TASK DIRECTIONS -
Starting with the line containing "219, 455, 263>" and going on through the line containing "90 degrees clockwise", return the lines of the data below exactly, and only those.

RECORDS FOR THIS EXERCISE -
Content starts
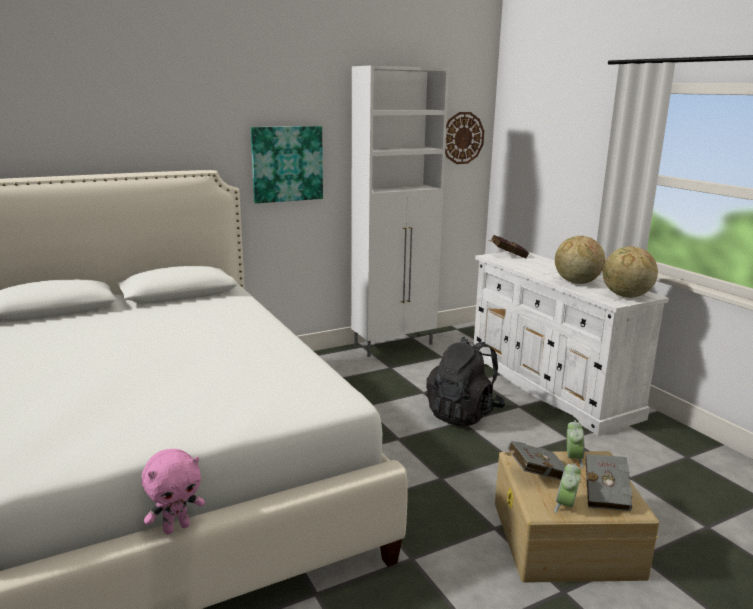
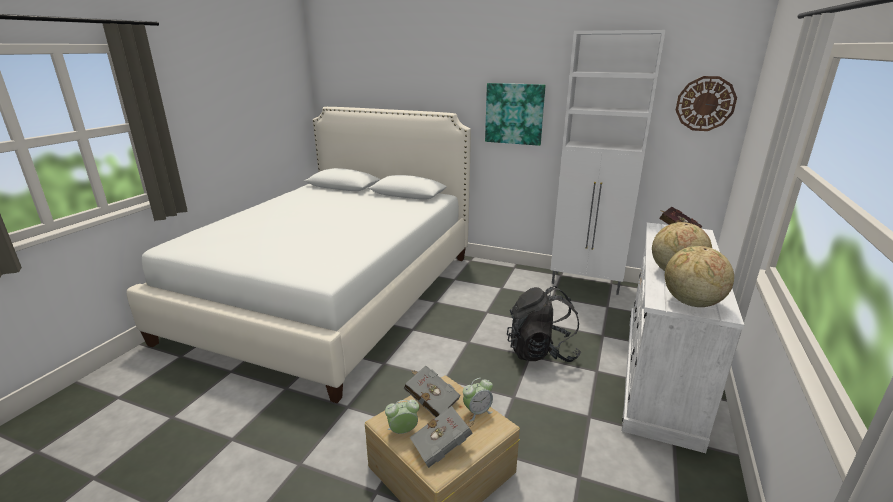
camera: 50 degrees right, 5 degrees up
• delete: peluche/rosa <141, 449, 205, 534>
Content ends
Content starts
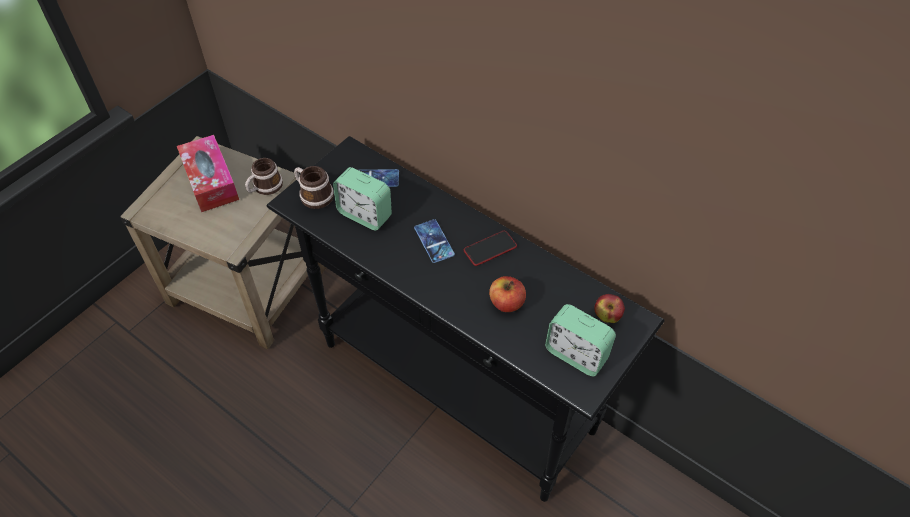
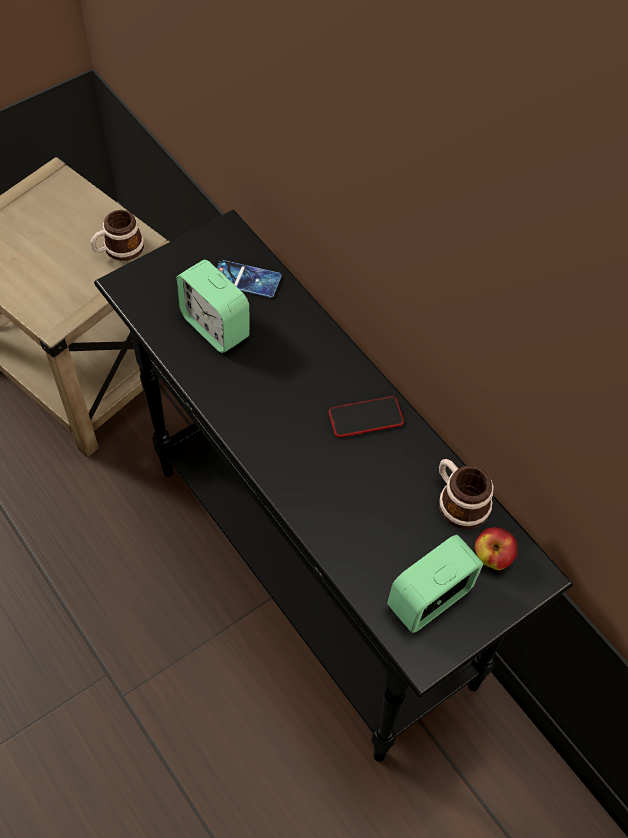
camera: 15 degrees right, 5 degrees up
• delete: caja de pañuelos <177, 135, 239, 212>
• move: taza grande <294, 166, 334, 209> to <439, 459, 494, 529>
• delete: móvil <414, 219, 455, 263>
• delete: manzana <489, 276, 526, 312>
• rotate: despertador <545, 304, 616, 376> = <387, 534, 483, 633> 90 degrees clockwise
Content ends
RESPONSE TO THIS EXERCISE -
• delete: móvil <414, 219, 455, 263>
• delete: manzana <489, 276, 526, 312>
• rotate: despertador <545, 304, 616, 376> = <387, 534, 483, 633> 90 degrees clockwise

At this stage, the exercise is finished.